Advanced spray dried proliposomes of Fasudil monohydrochloride microparticles and nanoparticles as dry powder inhalers using surfactant mimic-phospholipids for treatment of pulmonary arterial hypertension (PAH)

Abstract

Fasudil monohydrochloride salt (FMCS) and inhalable lung surfactant-based carriers composed of synthetic phospholipids DPPC (1,2-palmitoyl-sn-glycero-3-phosphocholine) and DPPG (1,2-dipalmitoyl-sn-glycero-3-[phosphor-rac-1-glycerol]) were designed and optimized as Co-spray dried powders using advanced organic solutions.
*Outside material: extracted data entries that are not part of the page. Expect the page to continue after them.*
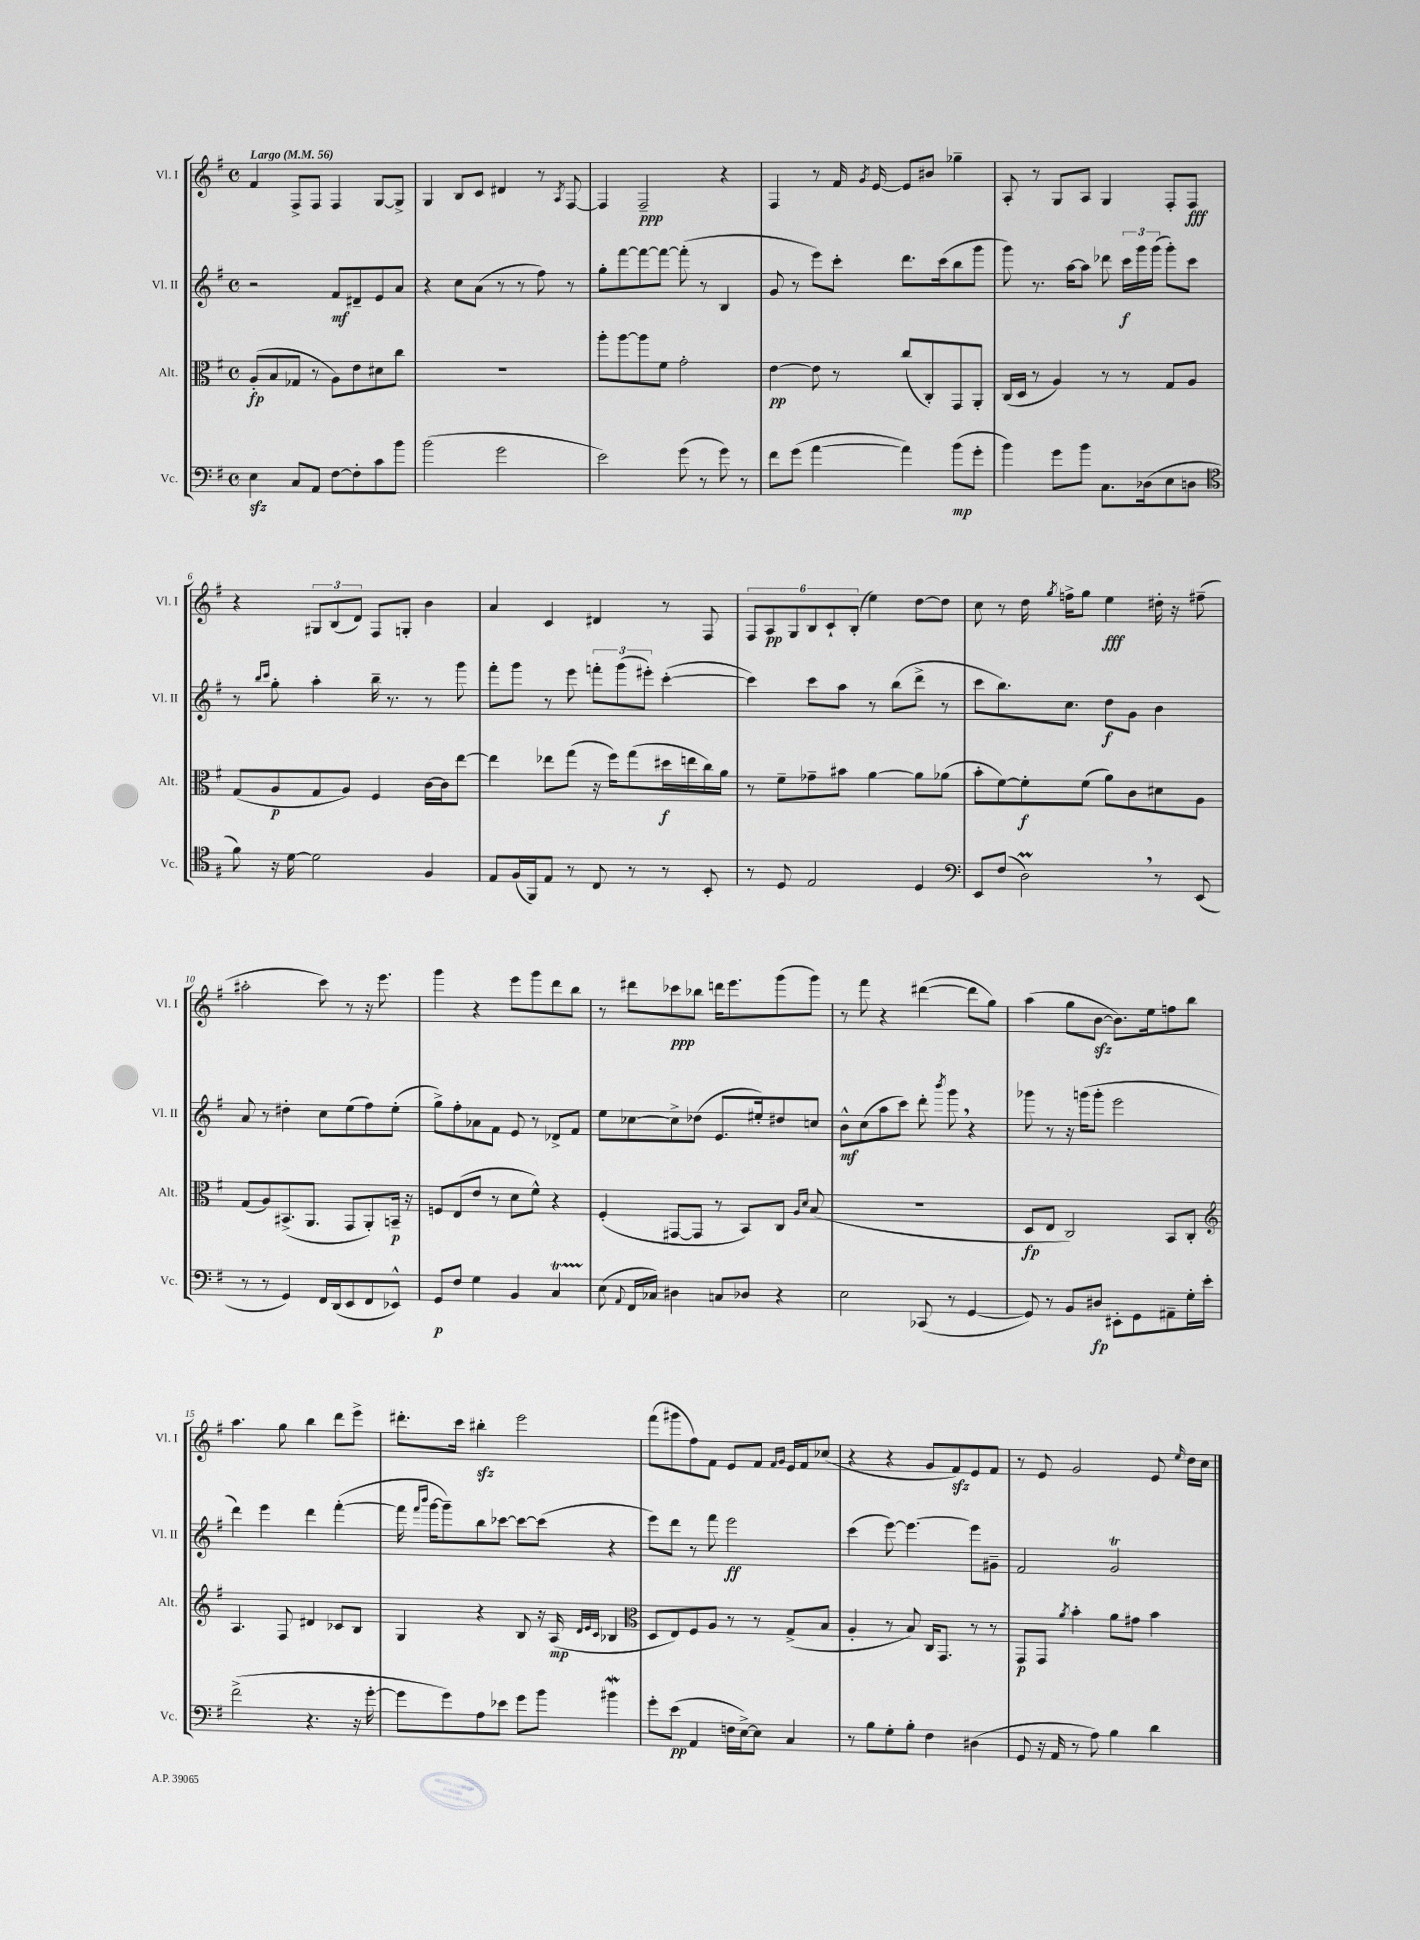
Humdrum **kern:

**kern	**dynam	**kern	**dynam	**kern	**dynam	**kern	**dynam
*part4	*part4	*part3	*part3	*part2	*part2	*part1	*part1
*staff4	*staff4	*staff3	*staff3	*staff2	*staff2	*staff1	*staff1
*I"Vc.	*	*I"Alt.	*	*I"Vl. II	*	*I"Vl. I	*
*I'Vc.	*	*I'Alt.	*	*I'Vl. II	*	*I'Vl. I	*
*clefF4	*	*clefC3	*	*clefG2	*	*clefG2	*
*k[f#]	*	*k[f#]	*	*k[f#]	*	*k[f#]	*
*M4/4	*	*M4/4	*	*M4/4	*	*M4/4	*
*met(c)	*	*met(c)	*	*met(c)	*	*met(c)	*
*MM56	*	*MM56	*	*MM56	*	*MM56	*
=1	=1	=1	=1	=1	=1	=1	=1
!	!	!	!	!	!	!LO:TX:a:B:t=Largo	!
4Ezz\	.	(8A'/L	fp	2r	.	4f#/	.
.	.	8B/	.	.	.	.	.
8C/L	.	8G-X/J	.	.	.	8F#^/L	.
8AA/J	.	8r	.	.	.	8F#/J	.
[8F#\L	.	8A\L)	.	8f#/L	mf	4F#/	.
8F#'\]	.	8e\	.	8d#X~/	.	.	.
8c\	.	8d#X\	.	8e/	.	[8G/L	.
8b\J	.	8cc\J	.	8a/J	.	8G^/J]	.
=2	=2	=2	=2	=2	=2	=2	=2
(2b\	.	1r	.	4r	.	4G/	.
.	.	.	.	8cc\L	.	8B/L	.
.	.	.	.	(8a\J	.	8c/J	.
2g\	.	.	.	8r	.	4d#X/	.
.	.	.	.	8r	.	.	.
.	.	.	.	8ff#\)	.	8r	.
.	.	.	.	.	.	8qA/	.
.	.	.	.	8r	.	[8F#/	.
=3	=3	=3	=3	=3	=3	=3	=3
2e\)	.	8aa'\L	.	8gg'\L	.	4F#/]	.
.	.	[8aa\	.	[8fff#\	.	.	.
.	.	8aa\]	.	8fff#\_	.	2F#~/	ppp
.	.	8f#\J	.	8fff#\J_	.	.	.
(8g\	.	2g'\	.	(8fff#'\]	.	.	.
8r	.	.	.	8r	.	.	.
8g\)	.	.	.	4B/	.	4r	.
8r	.	.	.	.	.	.	.
=4	=4	=4	=4	=4	=4	=4	=4
8f#\L	.	[4e\	pp	8g/	.	4F#/	.
(8g\J	.	.	.	8r	.	.	.
[4a\	.	8e\]	.	8eee\L)	.	8r	.
.	.	8r	.	8ccc'\J	.	16f#/	.
.	.	.	.	.	.	8qg/	.
.	.	.	.	.	.	[16e/	.
4a\])	.	(8cc/L	.	8.ddd\L	.	8e/L]	.
.	.	8C'/)	.	.	.	8b#X/J	.
.	.	.	.	(16ccc\k	.	.	.
(8b\L	mp	8GG/	.	8bb\	.	4gg-X~\	.
8g'\J	.	8AA'/J	.	8ggg\J	.	.	.
=5	=5	=5	=5	=5	=5	=5	=5
4b\)	.	(16C/LL	.	8ggg\)	.	8A'/	.
.	.	16D/JJ	.	.	.	.	.
.	.	8r	.	8.r	.	8r	.
8g\L	.	4A/)	.	.	.	8G/L	.
.	.	.	.	[16aa\KL	.	.	.
8b\J	.	.	.	8aa\J]	.	8A/J	.
8.C\L	.	8r	.	8ddd-X\	.	4G/	.
.	.	8r	.	24ccc\LL	f	.	.
.	.	.	.	24ggg\	.	.	.
(16D-X\k	.	.	.	.	.	.	.
.	.	.	.	(24ggg\JJ	.	.	.
8E\	.	8G/L	.	8ggg'\L)	.	8F#'/L	.
8Dn\J	.	8A/J	.	8ccc\J	.	8F#/J	fff
!!LO:LB:g=z
=6	=6	=6	=6	=6	=6	=6	=6
*clefC4	*	*	*	*	*	*	*
8f#\)	.	(8G/L	.	8r	.	4r	.
.	.	.	.	16qqbb/LL	.	.	.
.	.	.	.	16qqccc/JJ	.	.	.
16r	.	8A/	p	8gg'\	.	.	.
[16d\	.	.	.	.	.	.	.
2d\]	.	8G/	.	4aa'\	.	12G#X/L	.
.	.	.	.	.	.	(12B/	.
.	.	8A/J)	.	.	.	.	.
.	.	.	.	.	.	12d/J)	.
.	.	4F#/	.	16bb~\	.	8F#/L	.
.	.	.	.	8.r	.	.	.
.	.	.	.	.	.	8Gn'/J	.
4F#/	.	[16c\LL	.	8r	.	4b\	.
.	.	16c\J]	.	.	.	.	.
.	.	[8ee\J	.	8ggg\	.	.	.
=7	=7	=7	=7	=7	=7	=7	=7
8E/L	.	4ee\]	.	8fff#'\L	.	4a/	.
(16F#/L	.	.	.	8ggg\J	.	.	.
16FF#/J)	.	.	.	.	.	.	.
8E/J	.	8ee-X\L	.	8r	.	4c/	.
8r	.	(8gg\J	.	8eee\	.	.	.
8C/	.	16r	.	12fffn'\L	.	4d#X/	.
.	.	16ff#\KL)	.	.	.	.	.
.	.	.	.	(12ggg\	.	.	.
8r	.	(8gg\	.	.	.	.	.
.	.	.	.	12eee#X'\J)	.	.	.
8r	.	16dd#X\L	f	([4ccc'\	.	8r	.
.	.	16een\	.	.	.	.	.
8BB'/	.	16cc\)	.	.	.	8F#/	.
.	.	16a\JJ	.	.	.	.	.
=8	=8	=8	=8	=8	=8	=8	=8
8r	.	8r	.	4ccc\])	.	12F#/L	.
.	.	.	.	.	.	12A/	pp
8D/	.	8f#~\L	.	.	.	.	.
.	.	.	.	.	.	12G/	.
2E/	.	8g-X~\	.	8ccc\L	.	12B/	.
.	.	.	.	.	.	12c`/	.
.	.	8b#X\J	.	8aa\J	.	.	.
.	.	.	.	.	.	(12B'/J	.
.	.	[4a\	.	8r	.	4ee\)	.
.	.	.	.	(8bb\L	.	.	.
4D/	.	8a\L]	.	8ddd^\J	.	[8dd\L	.
.	.	(8a-X\J	.	8r	.	8dd\J]	.
=9	=9	=9	=9	=9	=9	=9	=9
*clefF4	*	*	*	*	*	*	*
8EE/L	.	8b'\L	.	8ccc\L	.	8cc\	.
(8F#/J	.	[8f#\)	.	8.bb\)	.	8r	.
2DM,\)	.	8f#'\]	f	.	.	16dd\	.
.	.	.	.	.	.	8qgg/	.
.	.	.	.	8.cc\J	.	16ffn^\KL	.
.	.	(8f#\J	.	.	.	8gg\J	.
.	.	8a\L)	.	8dd\L	f	4ee\	fff
.	.	8c\	.	8g\J	.	.	.
8r	.	8d#X\	.	4b\	.	16dd#X'\	.
.	.	.	.	.	.	16r	.
(8EE/	.	8A\J	.	.	.	(8ff#X~\	.
!!LO:LB:g=z
=10	=10	=10	=10	=10	=10	=10	=10
8r	.	(8G/L	.	8a/	.	2aa#X'\	.
8r	.	8A/)	.	8r	.	.	.
4GG/)	.	(8.BB#X^/	.	4dd#X'\	.	.	.
.	.	8.AA/J	.	.	.	.	.
16FF#/LL	.	.	.	8cc\L	.	8ccc\)	.
(16DD/J	.	.	.	.	.	.	.
8EE/	.	8GG/L	.	(8ee\	.	8r	.
8FF#/	.	8AA'/)	.	8ff#\)	.	16r	.
.	.	.	.	.	.	8.eee\	.
8EE-X^^/J)	.	16BBn~/Jk	p	(8ee'\J	.	.	.
.	.	16r	.	.	.	.	.
=11	=11	=11	=11	=11	=11	=11	=11
8GG/L	p	8Fn/L	.	8gg^\L)	.	4ggg\	.
8F#/J	.	(8E/	.	8ff#'\	.	.	.
4G\	.	8e/J	.	8a-X\	.	4r	.
.	.	8r	.	8f#\J	.	.	.
4BB/	.	8d\L	.	8e/	.	8eee\L	.
.	.	8f#^^\J)	.	8r	.	8ggg\	.
4CT/	.	4r	.	8d-X^/L	.	8ddd\	.
.	.	.	.	8f#/J	.	8bb\J	.
=12	=12	=12	=12	=12	=12	=12	=12
(8E\	.	(4F#'/	.	8ee\L	.	8r	.
8qqAA/	.	.	.	.	.	.	.
16FF#/LL	.	.	.	[8cc-X\	.	8ddd#X\L	.
16C-X/JJ)	.	.	.	.	.	.	.
4D#X\	.	[8GG#X/L	.	8cc-^\]	.	8ccc-X\	ppp
.	.	8GG#/J]	.	(8dd-X\J	.	8bb-X\J	.
8Cn/L	.	8r	.	8.e/L	.	16dddn\KL	.
.	.	.	.	.	.	8.eee\	.
8D-X/J	.	8BB/L)	.	.	.	.	.
.	.	.	.	16ee#X'/k)	.	.	.
4r	.	8C/J	.	8dd#X/	.	(8ggg\	.
.	.	16qqA/LL	.	.	.	.	.
.	.	16qqd/JJ	.	.	.	.	.
.	.	(8B/	.	8ccn/J	.	8ggg\J)	.
=13	=13	=13	=13	=13	=13	=13	=13
2E\	.	1r	.	8b^^\L	mf	8r	.
.	.	.	.	(8cc\	.	8fff#\	.
.	.	.	.	8aa\	.	4r	.
.	.	.	.	8ccc\J)	.	.	.
(8CC-X/	.	.	.	8ddd'\	.	([4ddd#X\	.
.	.	.	.	8qbbb/	.	.	.
8r	.	.	.	8ggg,\	.	.	.
[4GG/	.	.	.	4r	.	8ddd#\L]	.
.	.	.	.	.	.	8gg\J)	.
=14	=14	=14	=14	=14	=14	=14	=14
8GG/])	.	8D/L	fp	8ggg-X\	.	(4aa\	.
8r	.	8E/J	.	8r	.	.	.
8BB/L	.	2C/)	.	16r	.	8gg\L	.
.	.	.	.	(16gggn\KL	.	.	.
8D#X/J	fp	.	.	8ggg'\J	.	[8bzz\J	.
8EE#X'\L	.	.	.	2eee\	.	8.b\L])	.
8GG\	.	.	.	.	.	.	.
.	.	.	.	.	.	16ee\k	.
8AA#X~\	.	8BB/L	.	.	.	8ffn\	.
16G'\L	.	8C'/J	.	.	.	8bb\J	.
16e'\JJ	.	.	.	.	.	.	.
!!LO:LB:g=z
=15	=15	=15	=15	=15	=15	=15	=15
*	*	*clefG2	*	*	*	*	*
(2f#^\	.	4.A/	.	4ddd\)	.	4.aa\	.
.	.	.	.	4eee\	.	.	.
.	.	8F#/	.	.	.	8gg\	.
4.r	.	4d#X/	.	4ddd\	.	4bb\	.
.	.	8c-X/L	.	([4fff#'\	.	8ddd\L	.
16r	.	8B/J	.	.	.	8eee^\J	.
[16g'\	.	.	.	.	.	.	.
=16	=16	=16	=16	=16	=16	=16	=16
8g\L]	.	4G/	.	16fff#\]	.	8.ddd#X'\L	.
.	.	.	.	16qqfff#/LL	.	.	.
.	.	.	.	16qqbbb/JJ	.	.	.
.	.	.	.	[16ggg\KL	.	.	.
8g\)	.	.	.	8ggg~\])	.	.	.
.	.	.	.	.	.	16ccc\Jk	.
8A\	.	4r	.	8bb\	.	4bb#Xzz'\	.
8e-X\J	.	.	.	[8ccc-X\J	.	.	.
8g\L	.	8B/	.	8ccc-\L_	.	2eee\	.
8b\J	.	16r	.	(8ccc-\J]	.	.	.
.	.	(16A/	mp	.	.	.	.
.	.	32qqd/LLL	.	.	.	.	.
.	.	32qqe/	.	.	.	.	.
.	.	32qqc/JJJ	.	.	.	.	.
4b#XW\	.	4B-X/	.	4r	.	.	.
=17	=17	=17	=17	=17	=17	=17	=17
*	*	*clefC3	*	*	*	*	*
8g'\L	.	8D/L	.	8eee\L)	.	(8fff#\L	.
(8e\J	pp	8E/)	.	8ddd\J	.	8ggg#X\	.
4AA/	.	8F#/	.	8r	.	8ff#\)	.
.	.	8A/J	.	8fff#\	.	8f#\J	.
16Fn\LL	.	8r	.	2eee\	ff	8e/L	.
[16E^\J)	.	.	.	.	.	.	.
8E\J]	.	8r	.	.	.	8f#/J	.
.	.	.	.	.	.	16qqf#/LL	.
.	.	.	.	.	.	16qqg/JJ	.
4C/	.	(8G^/L	.	.	.	16e/LL	.
.	.	.	.	.	.	16f#/J	.
.	.	8B/J	.	.	.	(8cc-X/J	.
=18	=18	=18	=18	=18	=18	=18	=18
8r	.	4A'/	.	(4ccc\	.	4r	.
8B\L	.	.	.	.	.	.	.
8G'\	.	8r	.	[8eee\)	.	4r	.
8B'\J	.	8B/)	.	4.eee\_	.	.	.
4F#\	.	16C/KL	.	.	.	8g/L	.
.	.	8.GG/J	.	.	.	.	.
.	.	.	.	.	.	8f#zz/)	.
(4D#X\	.	8r	.	8eee\L]	.	8e/	.
.	.	8r	.	8g#X~\J	.	8f#/J	.
=19	=19	=19	=19	=19	=19	=19	=19
8GG/	.	8GG/L	p	2f#/	.	8r	.
16r	.	8GG/J	.	.	.	8e/	.
16AA/	.	.	.	.	.	.	.
.	.	8qa/	.	.	.	.	.
8r	.	4b'\	.	.	.	2g/	.
8A\)	.	.	.	.	.	.	.
4B\	.	8a\L	.	2gT/	.	.	.
.	.	8g#X\J	.	.	.	.	.
4d\	.	4b\	.	.	.	8e/	.
.	.	.	.	.	.	16qqee/	.
.	.	.	.	.	.	16dd\LL	.
.	.	.	.	.	.	16cc\JJ	.
==	==	==	==	==	==	==	==
*-	*-	*-	*-	*-	*-	*-	*-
The materials can potentially be used for treatment of various complex pulmonary diseases with this current work focusing on pulmonary arterial hypertension (PAH). Physicochemical characterization was carried out to analyze the morphology, surface structure, size, phase behavior, chemical composition, residual water content, and in vitro aerosol dispersion of the particles. The particle chemical composition was confirmed using attenuated total reflectance-Fourier transform infrared (ATR-FTIR) spectroscopy. Scanning electron microscopy (SEM) was performed to visualize the surface structure, morphology, and particle size. The residual water content was quantified by Karl Fisher coulometric titration (KFT). Phase behavior was measured using differential scanning calorimetry (DSC). The in vitro aerosol dispersion performance was conducted using Next Generation Impactor (NGI) and FDA approved human dry powder inhaler (DPI) devices (Aerolyzer®, Neohaler®, Handihaler®). Well defined, small, smooth nanoparticles/microparticles were engineered at different molar ratios of FMCS:DPPC/DPPG (25:75, 50:50, 75:25) and had low residual water content. Characteristic absorption bands regions in ATR-FTIR as well as defined endotherm DSC peaks confirmed that the molecular integrity of Fasudil monohydrochloride salt was not affected by the lung surfactant. In vitro aerosol performance demonstrated that the FMCS:DPPC/DPPG formulations may be suitable for targeted pulmonary drug delivery as inhalable powders. These engineered nanoparticles/microparticles composed of FMCS:DPPC/DPPG can be a suitable inhalable pharmacotherapeutic option for the treatment of pulmonary arterial hypertension as well as other complex lung diseases.